*WHAT IS BEING ASKED:* From the first line of the entries below through the line bearing "Перейти в новую профессию", write out each line exactly. Omit pictures.

==*==

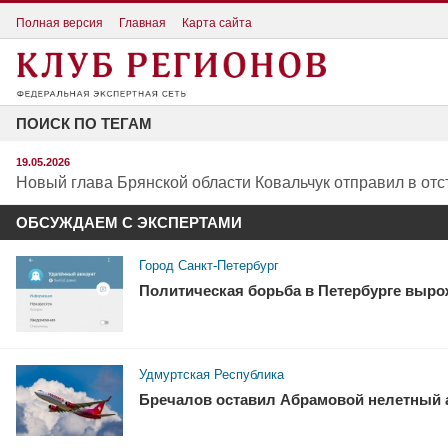
Полная версия
Главная
Карта сайта
ПОИСК ПО ТЕГАМ
19.05.2026
Новый глава Брянской области Ковальчук отправил в отс
ОБСУЖДАЕМ С ЭКСПЕРТАМИ
Город Санкт-Петербург
Политическая борьба в Петербурге выро
Удмуртская Республика
Бречалов оставил Абрамовой нелетный 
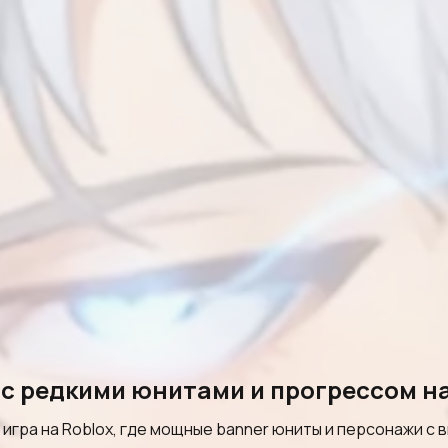
 с редкими юнитами и прогрессом н
 игра на Roblox, где мощные banner юниты и персонажи с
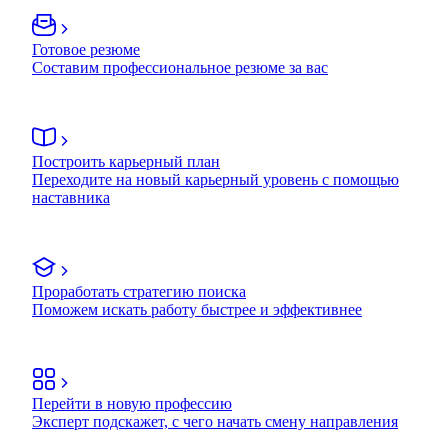
Готовое резюме
Составим профессиональное резюме за вас
Построить карьерный план
Переходите на новый карьерный уровень с помощью
наставника
Проработать стратегию поиска
Поможем искать работу быстрее и эффективнее
Перейти в новую профессию
Эксперт подскажет, с чего начать смену направления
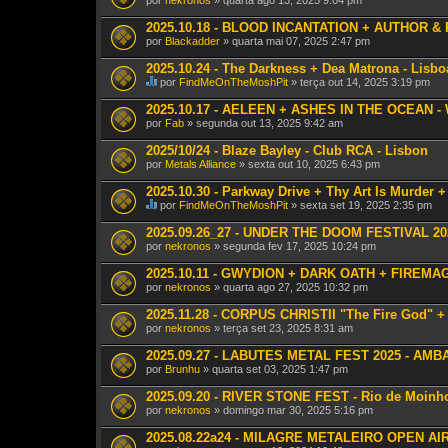
por
nekronos
» quarta ago 13, 2025 9:04 pm
u
m
2025.10.18 - BLOOD INCANTATION + AUTHOR & P
a
v
por
Blackadder
» quarta mai 07, 2025 2:47 pm
o
t
2025.10.24 - The Darkness + Dea Matrona - Lisbo
a
por
FindMeOnTheMoshPit
» terça out 14, 2025 3:19 pm
ç
E
ã
s
2025.10.17 - AELEEN + ASHES IN THE OCEAN - W
o
t
.
por
Fab
» segunda out 13, 2025 9:42 am
e
T
2025/10/24 - Blaze Bayley - Club RCA - Lisbon
ó
por
p
Metals Alliance
» sexta out 10, 2025 6:43 pm
i
c
2025.10.30 - Parkway Drive + Thy Art Is Murder +
o
por
FindMeOnTheMoshPit
» sexta set 19, 2025 2:35 pm
t
E
e
s
2025.09.26_27 - UNDER THE DOOM FESTIVAL 2025
m
t
por
nekronos
» segunda fev 17, 2025 10:24 pm
u
e
m
T
2025.10.11 - GWYDION + DARK OATH + FIREMAGE
a
ó
v
por
p
nekronos
» quarta ago 27, 2025 10:32 pm
o
i
t
c
2025.11.28 - CORPUS CHRISTII "The Fire God" +
a
o
por
nekronos
» terça set 23, 2025 8:31 am
ç
t
ã
e
2025.09.27 - LABUTES METAL FEST 2025 - AMBA
o
m
.
por
Brunhu
» quarta set 03, 2025 1:47 pm
u
m
2025.09.20 - RIVER STONE FEST - Rio de Moinho
a
v
por
nekronos
» domingo mar 30, 2025 5:16 pm
o
t
2025.08.22a24 - MILAGRE METALEIRO OPEN AIR -
a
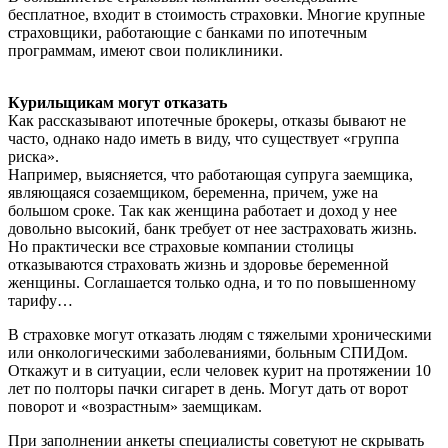
бесплатное, входит в стоимость страховки. Многие крупные
страховщики, работающие с банками по ипотечным
программам, имеют свои поликлиники.
Курильщикам могут отказать
Как рассказывают ипотечные брокеры, отказы бывают не
часто, однако надо иметь в виду, что существует «группа
риска».
Например, выясняется, что работающая супруга заемщика,
являющаяся созаемщиком, беременна, причем, уже на
большом сроке. Так как женщина работает и доход у нее
довольно высокий, банк требует от нее застраховать жизнь.
Но практически все страховые компании столицы
отказываются страховать жизнь и здоровье беременной
женщины. Соглашается только одна, и то по повышенному
тарифу…
В страховке могут отказать людям с тяжелыми хроническими
или онкологическими заболеваниями, больным СПИДом.
Откажут и в ситуации, если человек курит на протяжении 10
лет по полторы пачки сигарет в день. Могут дать от ворот
поворот и «возрастным» заемщикам.
При заполнении анкеты специалисты советуют не скрывать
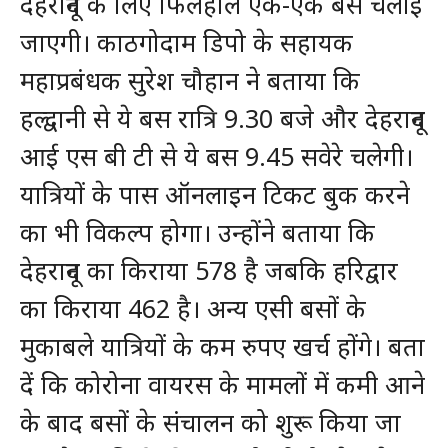
देहरादून के लिए फिलहाल एक-एक बस चलाई
जाएगी। काठगोदाम डिपो के सहायक
महाप्रबंधक सुरेश चौहान ने बताया कि
हल्द्वानी से ये बस रात्रि 9.30 बजे और देहरादून
आई एस बी टी से ये बस 9.45 सवेरे चलेगी।
यात्रियों के पास ऑनलाइन टिकट बुक करने
का भी विकल्प होगा। उन्होंने बताया कि
देहरादून का किराया 578 है जबकि हरिद्वार
का किराया 462 है। अन्य एसी बसों के
मुकाबले यात्रियों के कम रुपए खर्च होंगे। बता
दें कि कोरोना वायरस के मामलों में कमी आने
के बाद बसों के संचालन को शुरू किया जा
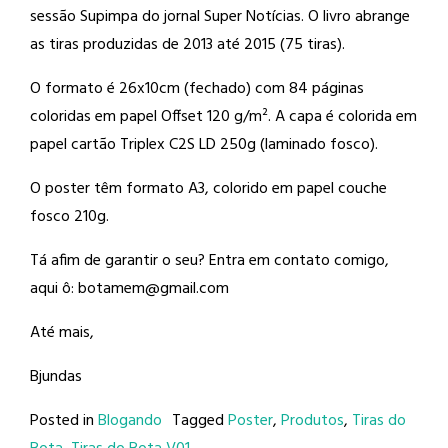
sessão Supimpa do jornal Super Notícias. O livro abrange
as tiras produzidas de 2013 até 2015 (75 tiras).
O formato é 26x10cm (fechado) com 84 páginas
coloridas em papel Offset 120 g/m². A capa é colorida em
papel cartão Triplex C2S LD 250g (laminado fosco).
O poster têm formato A3, colorido em papel couche
fosco 210g.
Tá afim de garantir o seu? Entra em contato comigo,
aqui ô: botamem@gmail.com
Até mais,
Bjundas
Posted in
Blogando
Tagged
Poster
,
Produtos
,
Tiras do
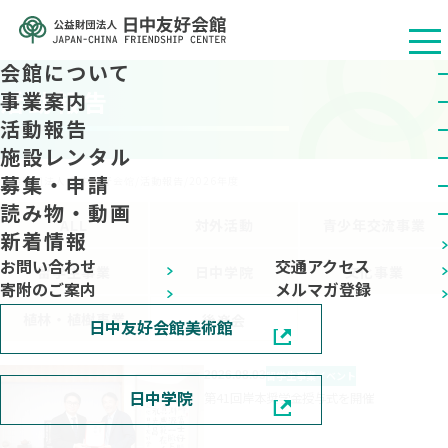
会館について
活動報告
事業案内
活動報告
施設レンタル
募集・申請
公益财团法人 日中友好会馆
/
活動報告
/
2026年度
読み物・動画
ALL
対外活動
青少年交流事業
新着情報
お問い合わせ
交通アクセス
留学生事業
日中学院
文化事業
寄附のご案内
メルマガ登録
植林・植樹事業
後楽会
日中友好会館美術館
2026.08.03
留学生事業
イベント
日中学院
第41回岸本奨学金授与式を開催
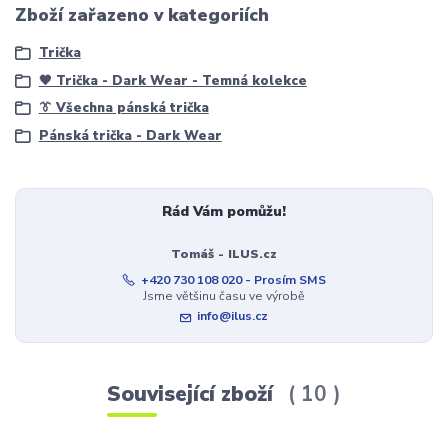
Zboží zařazeno v kategoriích
Trička
🖤 Trička - Dark Wear - Temná kolekce
👔 Všechna pánská trička
Pánská trička - Dark Wear
Rád Vám pomůžu!
Tomáš - ILUS.cz
+420 730 108 020 - Prosím SMS
Jsme většinu času ve výrobě
info@ilus.cz
Související zboží
10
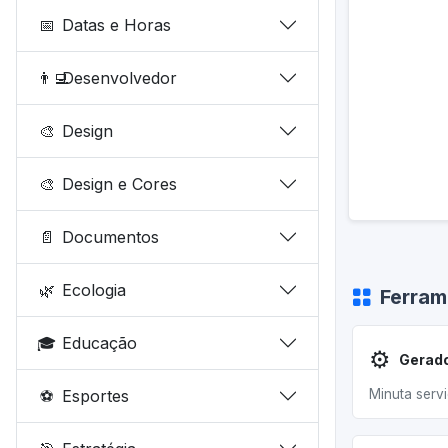
📅
Datas e Horas
👨‍💻
Desenvolvedor
🎨
Design
🎨
Design e Cores
📄
Documentos
🌿
Ecologia
Ferram
🎓
Educação
⚙️
⚽
Esportes
Minuta servi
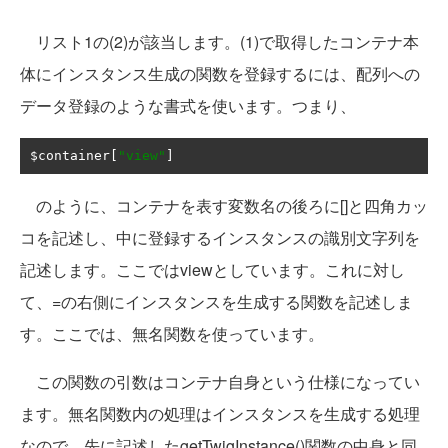
リスト1の(2)が該当します。(1)で取得したコンテナ本
体にインスタンス生成の関数を登録するには、配列への
データ登録のような書式を使います。つまり、
$container
[
"view"
]
のように、コンテナを表す変数名の後ろに[]と四角カッ
コを記述し、中に登録するインスタンスの識別文字列を
記述します。ここではviewとしています。これに対し
て、=の右側にインスタンスを生成する関数を記述しま
す。ここでは、無名関数を使っています。
この関数の引数はコンテナ自身という仕様になってい
ます。無名関数内の処理はインスタンスを生成する処理
なので、先に記述したgetTwigInstance()関数の中身と同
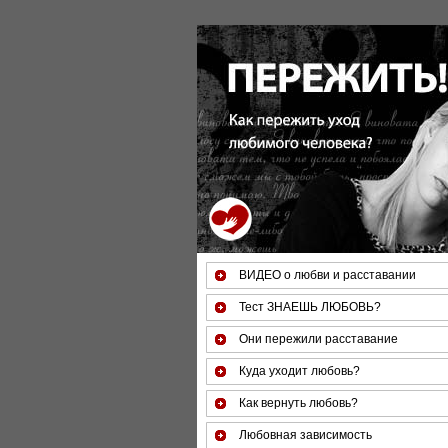
За 50 минут Вы можете оценить тяжесть сво
ВИДЕО о любви и расставании
Тест ЗНАЕШЬ ЛЮБОВЬ?
Они пережили расставание
Куда уходит любовь?
Как вернуть любовь?
Любовная зависимость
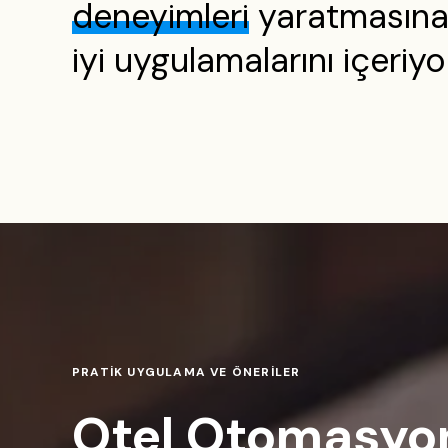
deneyimleri
yaratmasına 
iyi uygulamalarını içeriyo
PRATİK UYGULAMA VE ÖNERİLER
Otel Otomasyo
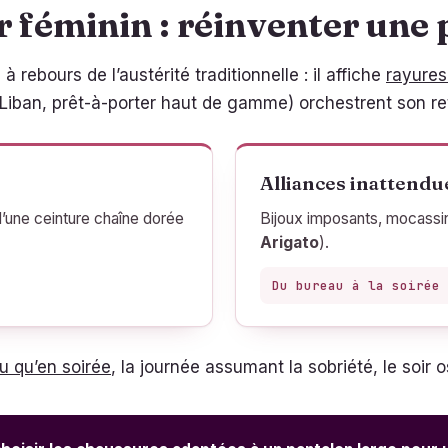
ur féminin : réinventer une 
à rebours de l’austérité traditionnelle : il affiche
rayures
Liban, prêt-à-porter haut de gamme) orchestrent son ret
Alliances inattendu
d’une ceinture chaîne dorée
Bijoux imposants, mocassi
Arigato
).
Du bureau à la soirée 
u qu’en soirée
, la journée assumant la sobriété, le soir 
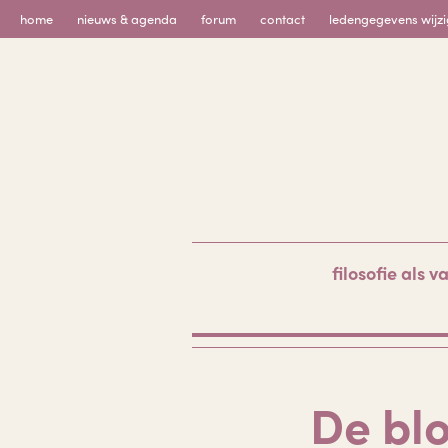
Skip
home
nieuws & agenda
forum
contact
ledengegevens wijz
to
content
filosofie als v
De blo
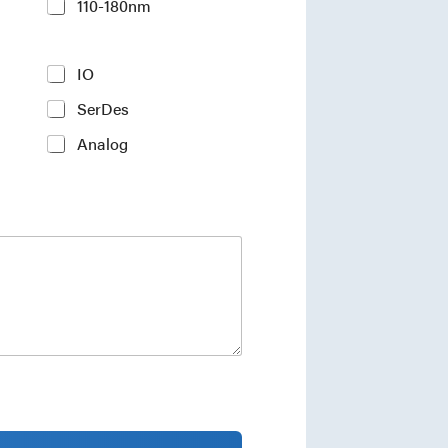
110-180nm
IO
SerDes
Analog
ments and industry insights.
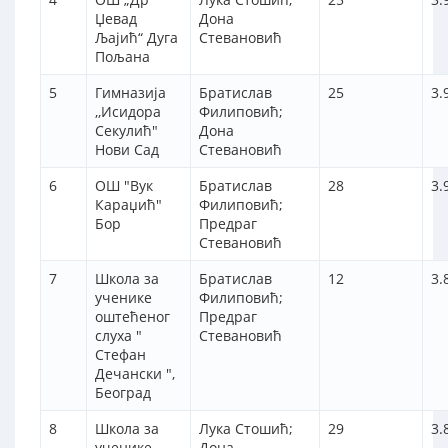
Џевад
Дона
Љајић“ Дуга
Стевановић
Пољана
5
Гимназија
Братислав
25
3.
,,Исидора
Филиповић;
Секулић"
Дона
Нови Сад
Стевановић
6
ОШ "Вук
Братислав
28
3.
Караџић"
Филиповић;
Бор
Предраг
Стевановић
7
Школа за
Братислав
12
3.
ученике
Филиповић;
оштећеног
Предраг
слуха "
Стевановић
Стефан
Дечански ",
Београд
8
Школа за
Лука Стошић;
29
3.
ученике
Дона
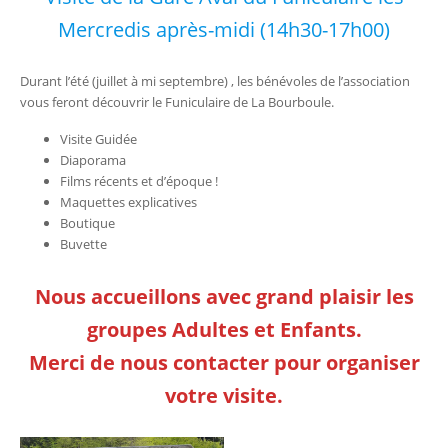
Mercredis après-midi (14h30-17h00)
Durant l’été (juillet à mi septembre) , les bénévoles de l’association
vous feront découvrir le Funiculaire de La Bourboule.
Visite Guidée
Diaporama
Films récents et d’époque !
Maquettes explicatives
Boutique
Buvette
Nous accueillons avec grand plaisir les
groupes Adultes et Enfants.
Merci de nous contacter pour organiser
votre visite.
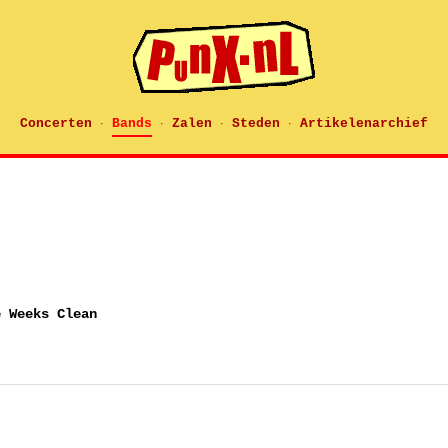
Concerten
Bands
Zalen
Steden
Artikelenarchief
·
·
·
·
e Weeks Clean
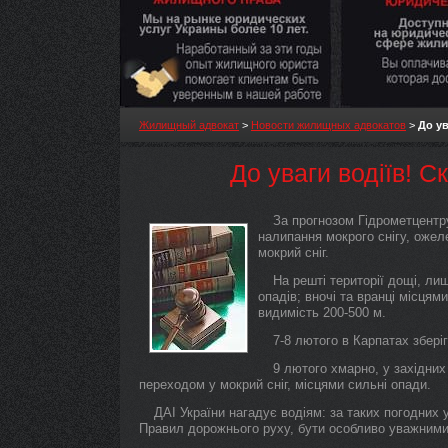
Жилищный адвокат
>
Новости жилищных адвокатов
>
До ув
До уваги водіїв! С
За прогнозом Гідрометцентру
налипання мокрого снігу, оже
мокрий сніг.
На решті території дощі, ли
опадів; вночі та вранці місцям
видимість 200-500 м.
7-8 лютого в Карпатах збері
9 лютого хмарно, у західних 
переходом у мокрий сніг, місцями сильні опади.
ДАІ України нагадує водіям: за таких погодних
Правил дорожнього руху, бути особливо уважними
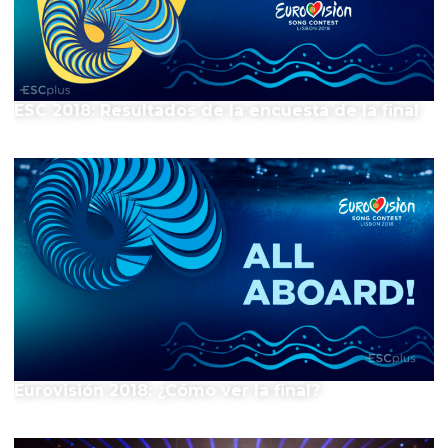
ESC 2018: Resultados de la encuesta de la final
Eurovisión 2018: ¿Cómo ver la final?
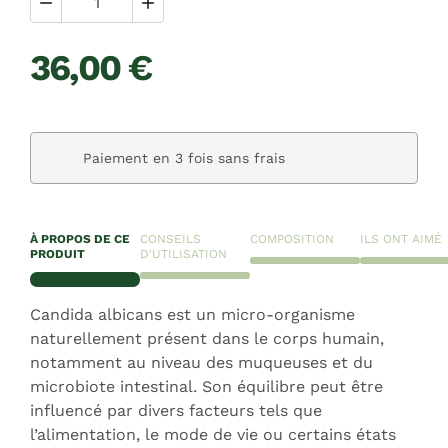


36,00 €
Paiement en 3 fois sans frais
À PROPOS DE CE
CONSEILS
COMPOSITION
ILS ONT AIMÉ
PRODUIT
D'UTILISATION
Candida albicans est un micro-organisme
naturellement présent dans le corps humain,
notamment au niveau des muqueuses et du
microbiote intestinal. Son équilibre peut être
influencé par divers facteurs tels que
l’alimentation, le mode de vie ou certains états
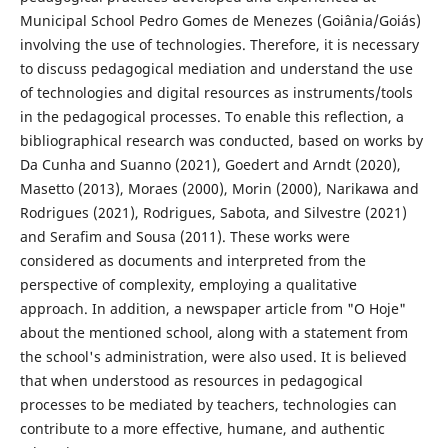
Municipal School Pedro Gomes de Menezes (Goiânia/Goiás)
involving the use of technologies. Therefore, it is necessary
to discuss pedagogical mediation and understand the use
of technologies and digital resources as instruments/tools
in the pedagogical processes. To enable this reflection, a
bibliographical research was conducted, based on works by
Da Cunha and Suanno (2021), Goedert and Arndt (2020),
Masetto (2013), Moraes (2000), Morin (2000), Narikawa and
Rodrigues (2021), Rodrigues, Sabota, and Silvestre (2021)
and Serafim and Sousa (2011). These works were
considered as documents and interpreted from the
perspective of complexity, employing a qualitative
approach. In addition, a newspaper article from "O Hoje"
about the mentioned school, along with a statement from
the school's administration, were also used. It is believed
that when understood as resources in pedagogical
processes to be mediated by teachers, technologies can
contribute to a more effective, humane, and authentic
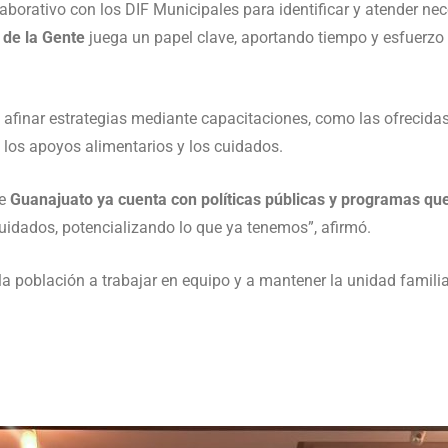
laborativo con los DIF Municipales para identificar y atender n
 de la Gente
juega un papel clave, aportando tiempo y esfuerzo 
afinar estrategias mediante capacitaciones, como las ofrecidas 
 los apoyos alimentarios y los cuidados.
ue
Guanajuato ya cuenta con políticas públicas y programas que 
idados, potencializando lo que ya tenemos”, afirmó.
la población a trabajar en equipo y a mantener la unidad famil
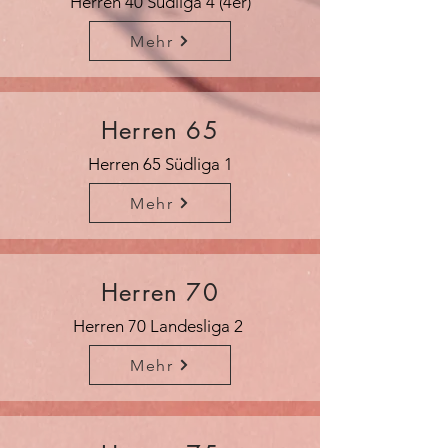
Herren 40 Südliga 4 (4er)
Mehr
Herren 65
Herren 65 Südliga 1
Mehr
Herren 70
Herren 70 Landesliga 2
Mehr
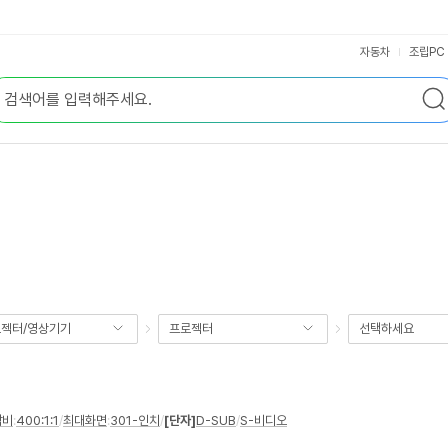
자동차
조립PC
젝터/영상기기
프로젝터
선택하세요
암비
:
400:1:1
/
최대화면
:
301-인치
/
[단자]
D-SUB
/
S-비디오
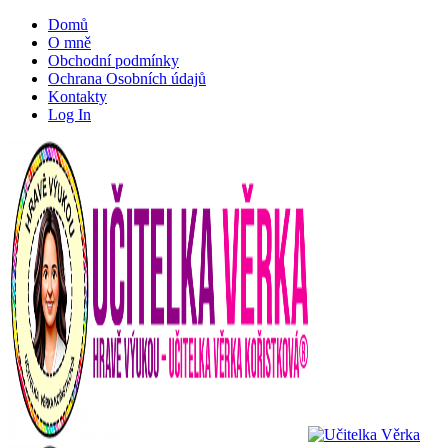
Domů
O mně
Obchodní podmínky
Ochrana Osobních údajů
Kontakty
Log In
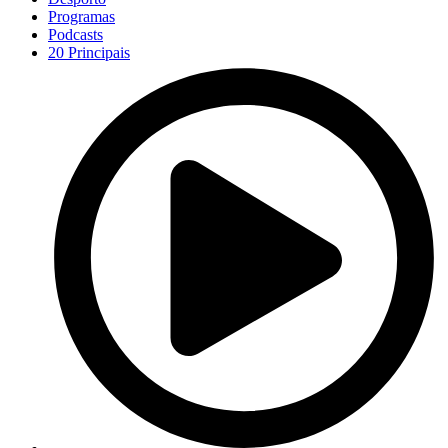
Programas
Podcasts
20 Principais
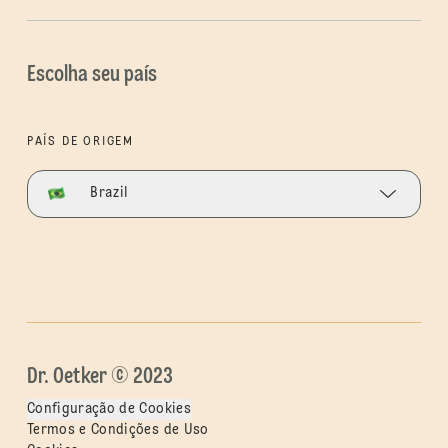
Escolha seu país
PAÍS DE ORIGEM
Brazil
Dr. Oetker © 2023
Configuração de Cookies
Termos e Condições de Uso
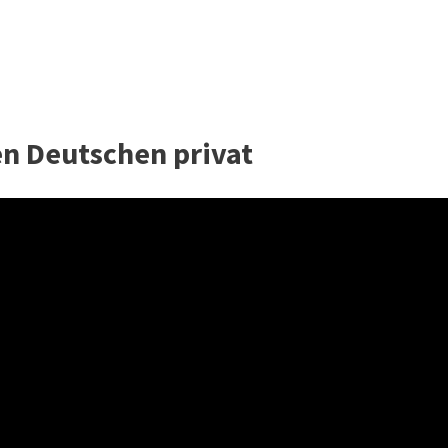
en Deutschen privat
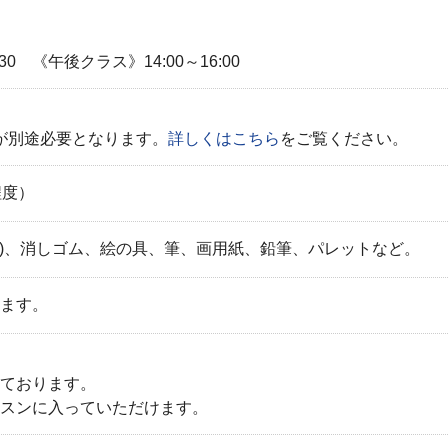
0 《午後クラス》14:00～16:00
）が別途必要となります。
詳しくはこちら
をご覧ください。
程度）
2B)、消しゴム、絵の具、筆、画用紙、鉛筆、パレットなど。
ます。
ております。
スンに入っていただけます。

==*==

*FINISHED TASK:*
Полная версия
Главная
Карта сайта
ПОИСК ПО ТЕГАМ
19.05.2026
Новый глава Брянской области Ковальчук отправил в отс
ОБСУЖДАЕМ С ЭКСПЕРТАМИ
Город Санкт-Петербург
Политическая борьба в Петербурге выро
Удмуртская Республика
Бречалов оставил Абрамовой нелетный 
 с редкими юнитами и прогрессом н
 игра на Roblox, где мощные banner юниты и персонажи с
Готовое резюме
Составим профессиональное резюме за вас
Построить карьерный план
Переходите на новый карьерный уровень с помощью
наставника
Проработать стратегию поиска
Поможем искать работу быстрее и эффективнее
Перейти в новую профессию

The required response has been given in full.